External Import Tool
In order to facilitate downloading of modules in an extensible way without impacting the compiler source, the compiler may rely on an external tool to acquire the import. The tool path may be specified on the command line or in the configuration file. It's API will be as follows:
tool -Iurl [modulename]
Note that modulename will not include the package qualifier. For example, if the import path is specified as:
And a file imports acme.widgets.square, the following command will be executed:
tool -Ihttp://acme.com/widgets square
If the package qualifier encompasses the entire import (i.e. import acme.widgets), then the command line is:
tool -Ihttp://acme.com/widgets .
If the tool finds the file, it will output the following:
where url-resolved is the exact url used to download the module (to be used as __FILE__ per above) and return 0.
if the file cannot be found, it will output nothing, and return non-zero, which will cause the compiler to generate an error.
It is important to note that the compiler will try paths in order specified, which means a module could be in a local path, but an earlier path specification contains a remote url, the remote url will be tried before the local paths. That is, the additional abilities to specify remote paths does not affect how the compiler searches the import path.
To prevent re-fetching source files that likely are very static, the download tool can cache the files fetched using urls for future use. If any file changes remotely, the user will have to clear the cache, or if it can detect the changes easily, it can purge the cache without assistance.
The method of caching is not specified, nor is whether the tool should cache the absence of a file.
It is strongly advised that a specific package system be used for downloading both import source and compiled library for a given package. This allows one to easily specfiy pragma(lib) in the downloaded source to automatically link the file. The tool may have to edit the file used to link in the source file downloaded, as the linker is not going to be instrumented to know where to find the library.
This proposal only specifies that http be a possible protocol used by this tool. However, other protocols may be used as long as they can be specified in url form and the download tool can support them.
This arguably extralinguistic feature could be addressed by a tool included with the standard distribution. The tool would use traditional package and library management, along with installing additional files, running installation scripts, etc. Alternatively, a general OS-specific package management can be used.
This proposal does not aim at obviating all needs for such a tool, but instead it tries to (a) lower the barrier of entry for common code sharing scenarios, (b) allow self-contained, headache-free libraries, and (c) help and simplify construction of larger-scale tools.
It is worth noting that the compiler is the only tool that has exact knowledge and control over what modules are being imported. An external tool would need to maintain package description files in separation from the source code, or at best could run the compiler multiple times and incrementally download libraries as they are required. For such an approach refer to Adam Ruppe's message. His program is significantly slower than a compiler-integrated approach.

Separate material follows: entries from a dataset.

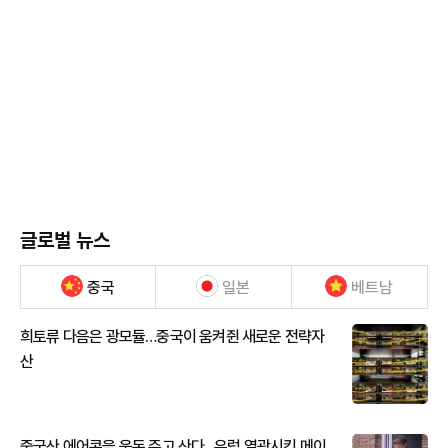
글로벌 뉴스
중국
일본
베트남
희토류 다음은 광모듈…중국이 움켜쥔 새로운 전략자
산
중국산 에어콘을 웃돈 주고 산다...유럽 열광시킨 메이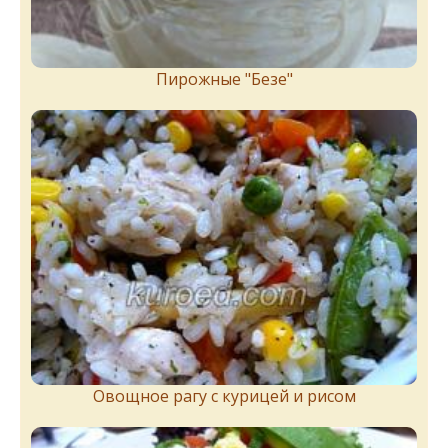
Пирожныe "Бeзe"
Овощное рагу с курицей и рисом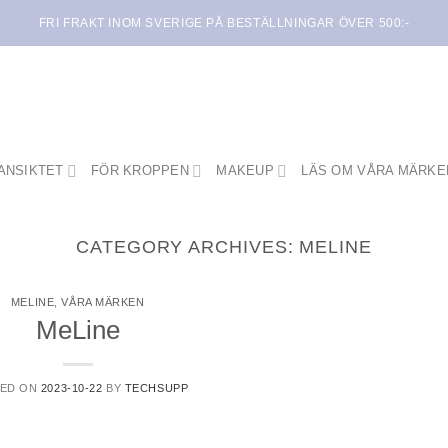
FRI FRAKT INOM SVERIGE PÅ BESTÄLLNINGAR ÖVER 500:-
ANSIKTET
FÖR KROPPEN
MAKEUP
LÄS OM VÅRA MÄRKE
CATEGORY ARCHIVES:
MELINE
MELINE
,
VÅRA MÄRKEN
MeLine
ED ON
2023-10-22
BY
TECHSUPP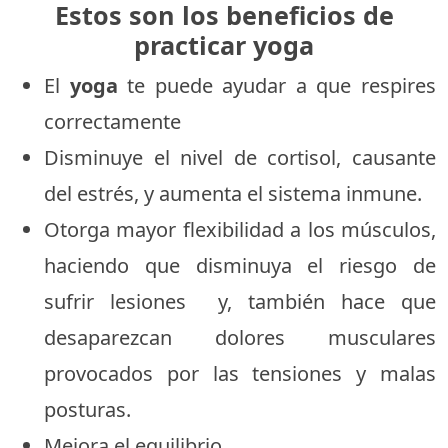
Estos son los beneficios de
practicar yoga
El
yoga
te puede ayudar a que respires
correctamente
Disminuye el nivel de cortisol, causante
del estrés, y aumenta el sistema inmune.
Otorga mayor flexibilidad a los músculos,
haciendo que disminuya el riesgo de
sufrir lesiones y, también hace que
desaparezcan dolores musculares
provocados por las tensiones y malas
posturas.
Mejora el equilibrio.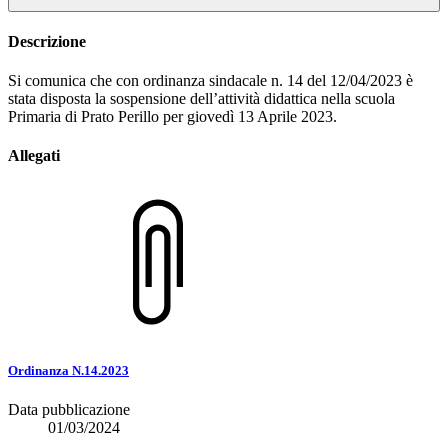
Descrizione
Si comunica che con ordinanza sindacale n. 14 del 12/04/2023 è
stata disposta la sospensione dell’attività didattica nella scuola
Primaria di Prato Perillo per giovedì 13 Aprile 2023.
Allegati
Ordinanza N.14.2023
Data pubblicazione
01/03/2024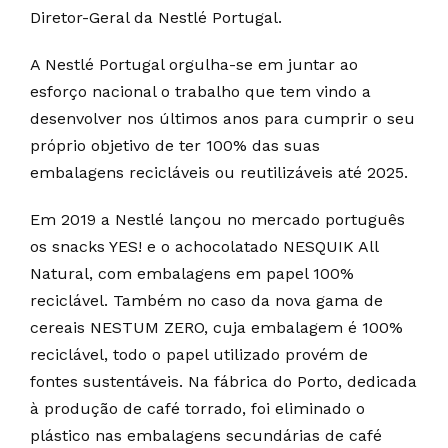
Diretor-Geral da Nestlé Portugal.
A Nestlé Portugal orgulha-se em juntar ao
esforço nacional o trabalho que tem vindo a
desenvolver nos últimos anos para cumprir o seu
próprio objetivo de ter 100% das suas
embalagens recicláveis ou reutilizáveis até 2025.
Em 2019 a Nestlé lançou no mercado português
os snacks YES! e o achocolatado NESQUIK All
Natural, com embalagens em papel 100%
reciclável. Também no caso da nova gama de
cereais NESTUM ZERO, cuja embalagem é 100%
reciclável, todo o papel utilizado provém de
fontes sustentáveis. Na fábrica do Porto, dedicada
à produção de café torrado, foi eliminado o
plástico nas embalagens secundárias de café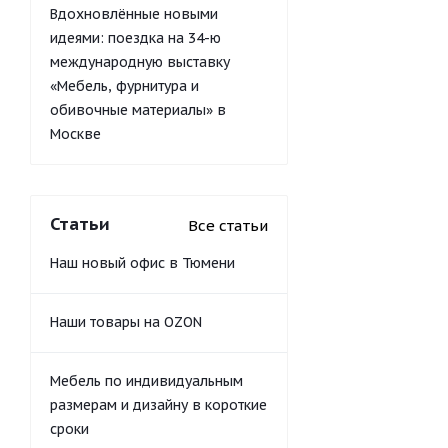
Вдохновлённые новыми
идеями: поездка на 34-ю
международную выставку
«Мебель, фурнитура и
обивочные материалы» в
Москве
Статьи
Все статьи
Наш новый офис в Тюмени
Наши товары на OZON
Мебель по индивидуальным
размерам и дизайну в короткие
сроки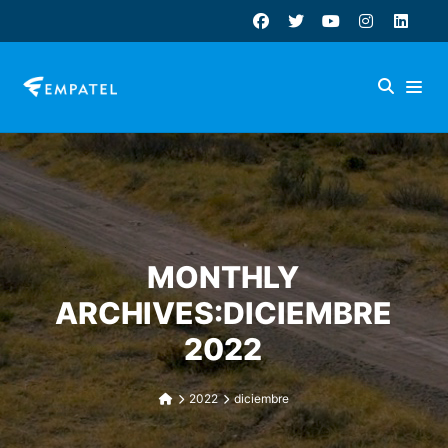
MONTHLY
ARCHIVES:DICIEMBRE
2022
2022
diciembre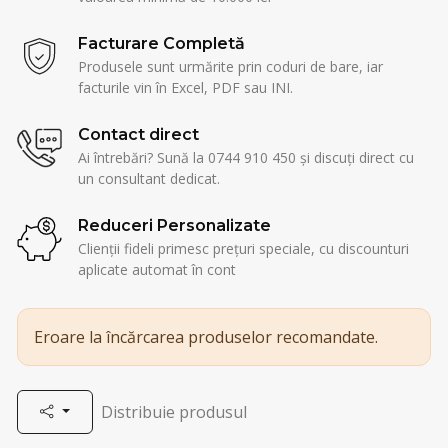
Facturare Completă
Produsele sunt urmărite prin coduri de bare, iar
facturile vin în Excel, PDF sau INI.
Contact direct
Ai întrebări? Sună la 0744 910 450 și discuți direct cu
un consultant dedicat.
Reduceri Personalizate
Clienții fideli primesc prețuri speciale, cu discounturi
aplicate automat în cont
Eroare la încărcarea produselor recomandate.
Distribuie produsul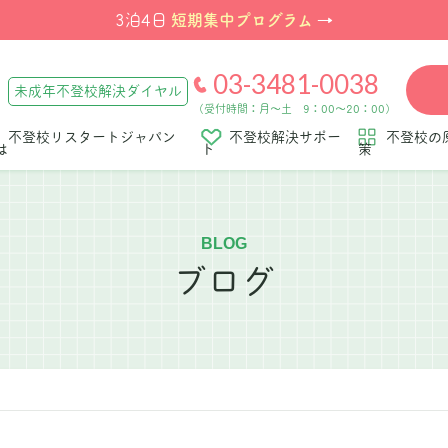
短期集中プログラム
3泊4日
→
03-3481-0038
未成年不登校解決ダイヤル
（受付時間：月～土 9：00～20：00）
不登校リスタートジャパン
不登校解決サポー
不登校の
は
ト
策
BLOG
ブログ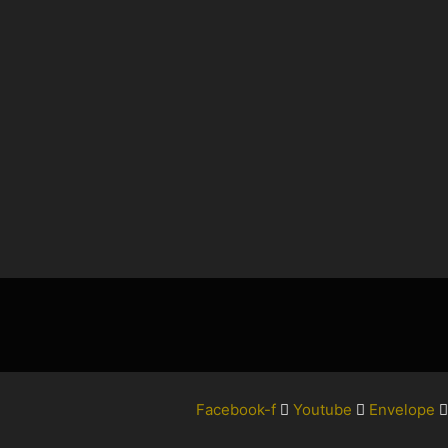
Facebook-f
Youtube
Envelope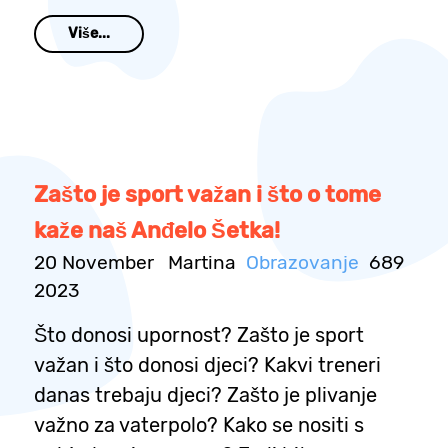
Više...
Zašto je sport važan i što o tome
kaže naš Anđelo Šetka!
20 November
Martina
Obrazovanje
689
2023
Što donosi upornost? Zašto je sport
važan i što donosi djeci? Kakvi treneri
danas trebaju djeci? Zašto je plivanje
važno za vaterpolo? Kako se nositi s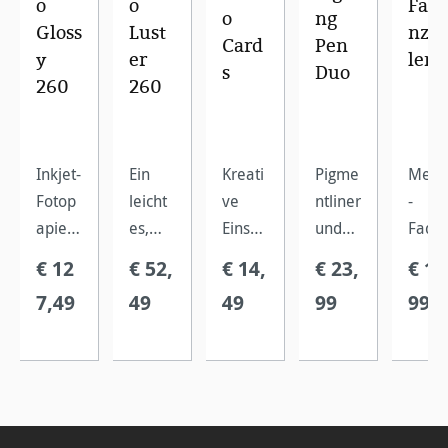
o
o
Fad
o
ng
Gloss
Lust
nzä
Card
Pen
y
er
ler
s
Duo
260
260
Inkjet-
Ein
Kreati
Pigme
Metal
Fotop
leicht
ve
ntliner
-
apier
es,
Einsat
und
Fade
mit
strahl
zmögli
Graph
zähle
€ 12
€ 52,
€ 14,
€ 23,
€ 17
einem
end
chkeit
itstift
,
7,49
49
49
99
99
Polyet
weiße
en
zum
inklus
hylen-
s
wie
Signie
ve
beschi
Inkjet-
beispi
ren
Lupe
chtete
Papier
elswei
auf
und
n
mit
se
matte
Skala
Träger
glatter
Mini-
n,
zur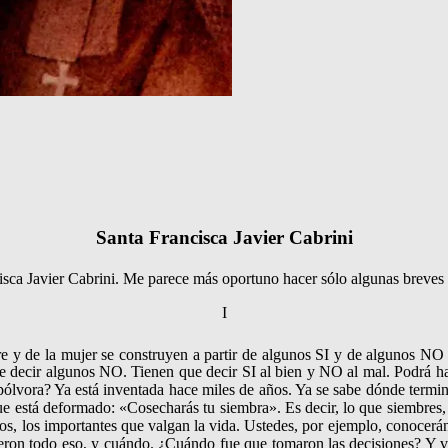
Santa Francisca Javier Cabrini
sca Javier Cabrini. Me parece más oportuno hacer sólo algunas breves 
I
re y de la mujer se construyen a partir de algunos SI y de algunos NO 
 decir algunos NO. Tienen que decir SI al bien y NO al mal. Podrá habe
 pólvora? Ya está inventada hace miles de años. Ya se sabe dónde term
que está deformado: «Cosecharás tu siembra». Es decir, lo que siembres,
los importantes que valgan la vida. Ustedes, por ejemplo, conocerán 
ieron todo eso, y cuándo. ¿Cuándo fue que toma­ron las decisiones? Y v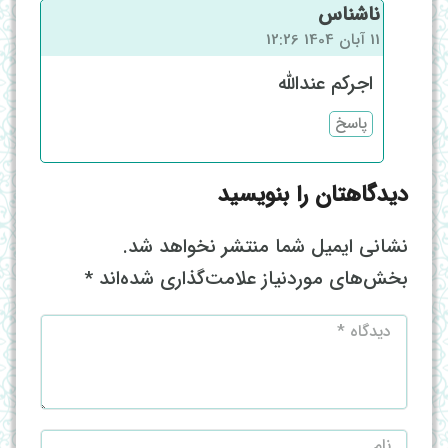
ناشناس
11 آبان 1404 12:26
اجرکم عندالله
پاسخ
دیدگاهتان را بنویسید
نشانی ایمیل شما منتشر نخواهد شد.
بخش‌های موردنیاز علامت‌گذاری شده‌اند
*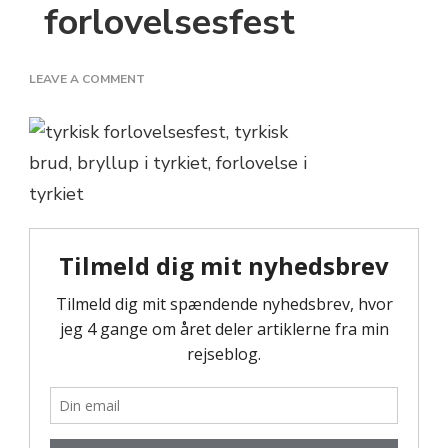
forlovelsesfest
ON
LEAVE A COMMENT
TYRKISK-
FORLOVELSESFEST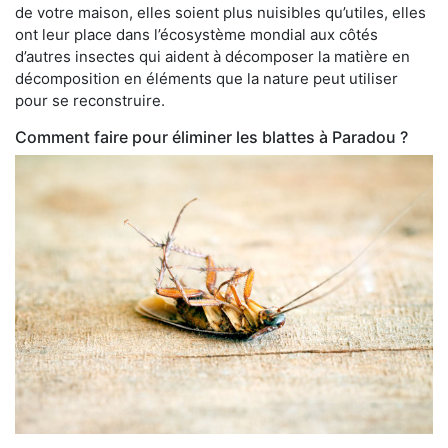
de votre maison, elles soient plus nuisibles qu’utiles, elles
ont leur place dans l’écosystème mondial aux côtés
d’autres insectes qui aident à décomposer la matière en
décomposition en éléments que la nature peut utiliser
pour se reconstruire.
Comment faire pour éliminer les blattes à Paradou ?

It's also possible to put the download tool code directly in the compiler, but this has several drawbacks:
- The compiler is written in C++, so this tool would also have to be.
- The compiler arguably should not be "infiltrated" by code that has nothing to do with compiling.
- There are already boatloads of programs/libraries that solve the problem of downloading files, we shouldn't be reinventing the wheel here.
- Adding a method for downloading does not require a rebuild of the compiler.
- The benefit of having the compiler actually do the downloading is that there would be no need to start an extra process.
- However, the performance impact should be quite minimal, especially with caching by the download tool.